Figure 3 shows the feed-in prices for some NPPs in China since 2019. Combined with local authorities’ support, the Chinese government provided financial support to the first batch of third-generation NPPs that included imported technology. Consequently, for the Taishan Phase I Nuclear Power Project in Guangdong, the Sanmen Phase I Nuclear Power Project in Zhejiang, and the Haiyang Phase I Nuclear Power Project in Shandong, the feed-in prices were USD 0.604/kWh, USD 0.584/kWh, and USD 0.0577/kWh during trial operation, respectively. (The exchange rate between RMB and USD was set as 7.2), while the feed-in prices of Jiangsu Tianwan NPP Unit 6th and Hongyanhe NPP Unit 6th were only USD 0.0543/kWh in 2021 and USD 0.0521/kWh in 2022. Compared to the feed-in prices of NPPs in China, the LUEC of C2N projects will have to be reduced by at least 20% to become competitive in the future. As the fourth-generation nuclear technology used in the C2N project has not yet been commercialized, the cost of C2N projects may decline further in the future.
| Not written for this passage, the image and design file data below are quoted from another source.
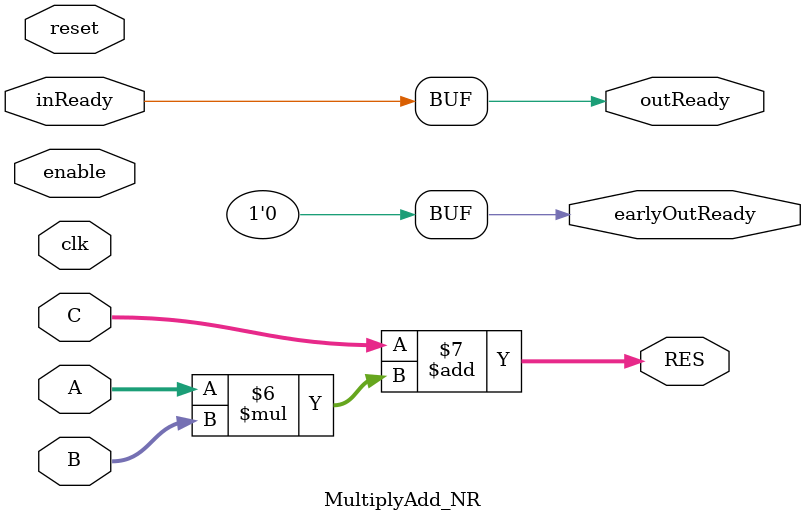
<source format=v>
`timescale 1ns / 1ps

module MultiplyAdd_NR
#(
parameter IN_M_WIDTH = 10,
parameter IN_A_WIDTH = 20,
parameter OUT_WIDTH = 21,
parameter INPUT_REG_DEPTH = 0,
parameter MULT_PIPE_DEPTH = 0 //0,1 or 2; 0: no pipelining, 1: 1 level pipelining, 2: 2 level pipelining
)(
input clk, reset, enable,
input inReady,
input signed [IN_M_WIDTH-1:0] A, B,
input signed [IN_A_WIDTH-1:0] C,
output outReady,
output signed [OUT_WIDTH-1:0] RES,
output earlyOutReady
);

generate
if(INPUT_REG_DEPTH==0 && MULT_PIPE_DEPTH==0) begin

assign RES = C + (A * B);
assign outReady = inReady;
assign earlyOutReady = 1'b0;

end
else begin

reg [0:INPUT_REG_DEPTH+MULT_PIPE_DEPTH-1] OR = 0;

if(INPUT_REG_DEPTH==0 && MULT_PIPE_DEPTH!=0) begin

reg signed [(2*IN_M_WIDTH)-1:0] mult [0:MULT_PIPE_DEPTH-1];
integer i;
always @(posedge clk) begin
	if(reset) begin
		//Do Nothing
	end
	else if(enable) begin
		if(inReady)
			mult[0] <= A * B;
		for(i=0;i<(MULT_PIPE_DEPTH-1);i=i+1) begin
			if(OR[i])
				mult[i+1] <= mult[i];
		end
	end
end
assign RES = C + mult[MULT_PIPE_DEPTH-1];

end
else if(INPUT_REG_DEPTH!=0 && MULT_PIPE_DEPTH==0) begin

reg signed [IN_M_WIDTH-1:0] Ar[1:INPUT_REG_DEPTH], Br[1:INPUT_REG_DEPTH];
integer j;
always @(posedge clk) begin
	if(reset) begin
		//Do Nothing
	end
	else if(enable) begin
		if(inReady) begin
			Ar[1] <= A;
			Br[1] <= B;
		end
		for(j=1;j<INPUT_REG_DEPTH;j=j+1) begin
			if(OR[j]) begin
				Ar[j+1] <= Ar[j];
				Br[j+1] <= Br[j];
			end
		end
	end
end
assign RES = C + (Ar[INPUT_REG_DEPTH] * Br[INPUT_REG_DEPTH]);	

end
else begin //if(INPUT_REG_DEPTH!=0 && MULT_PIPE_DEPTH!=0)

reg signed [IN_M_WIDTH-1:0] Ar[1:INPUT_REG_DEPTH], Br[1:INPUT_REG_DEPTH];
reg signed [(2*IN_M_WIDTH)-1:0] mult [0:MULT_PIPE_DEPTH-1];
integer i, j;
always @(posedge clk) begin
	if(reset) begin
		//Do Nothing
	end
	else if(enable) begin
		if(inReady) begin
			Ar[1] <= A;
			Br[1] <= B;
		end
		for(j=1;j<INPUT_REG_DEPTH;j=j+1) begin
			if(OR[j]) begin
				Ar[j+1] <= Ar[j];
				Br[j+1] <= Br[j];
			end
		end
		if(OR[INPUT_REG_DEPTH-1])
			mult[0] <= Ar[INPUT_REG_DEPTH] * Br[INPUT_REG_DEPTH];
		for(i=0;i<MULT_PIPE_DEPTH-1;i=i+1) begin
			if(OR[INPUT_REG_DEPTH+i])
				mult[i+1] <= mult[i];
		end
	end
end
assign RES = C + mult[MULT_PIPE_DEPTH-1];

end

integer k;
always @(posedge clk) begin
	if(reset) begin
		OR <= 0;
	end
	else if(enable) begin
		OR[0] <= inReady;
		for(k=0;k<INPUT_REG_DEPTH+MULT_PIPE_DEPTH-1;k=k+1) begin
			OR[k+1] <= OR[k];
		end
	end
end

assign outReady = OR[INPUT_REG_DEPTH+MULT_PIPE_DEPTH-1];

if(INPUT_REG_DEPTH+MULT_PIPE_DEPTH==1) begin
assign earlyOutReady = inReady;
end
else begin
assign earlyOutReady = OR[INPUT_REG_DEPTH+MULT_PIPE_DEPTH-2];
end

end
endgenerate

endmodule

</source>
Moreover, if the government introduces a carbon tax on the electricity industry, C2N will become an attractive low-carbon power technology.

4. Conclusions

In this study, the G4-ECONS model was applied to investigate the economics of repowering a supercritical coal-fired power plant in China with a high-temperature gas-cooled reactor. The results once again show that C2N projects perform better economically than stand-alone, greenfield nuclear projects. However, this cost reduction is insufficient. Compared to the feed-in prices of NPPs in China, the LUEC of C2N projects will have to be reduced by at least 20% to become competitive in the future. In future work, it will be necessary to make more precise estimates. A comprehensive ageing management and life assessment for CPPs components should be conducted. And CPP components need to be divided into two categories: replaceable components and reusable components, and analyze different costs for each category.

In addition, the cost of dispatching electricity from the grid during the retrofitting should be given more attention. It may account for 5% of the total capitalized cost. With proper planning in advance, this cost can be reduced.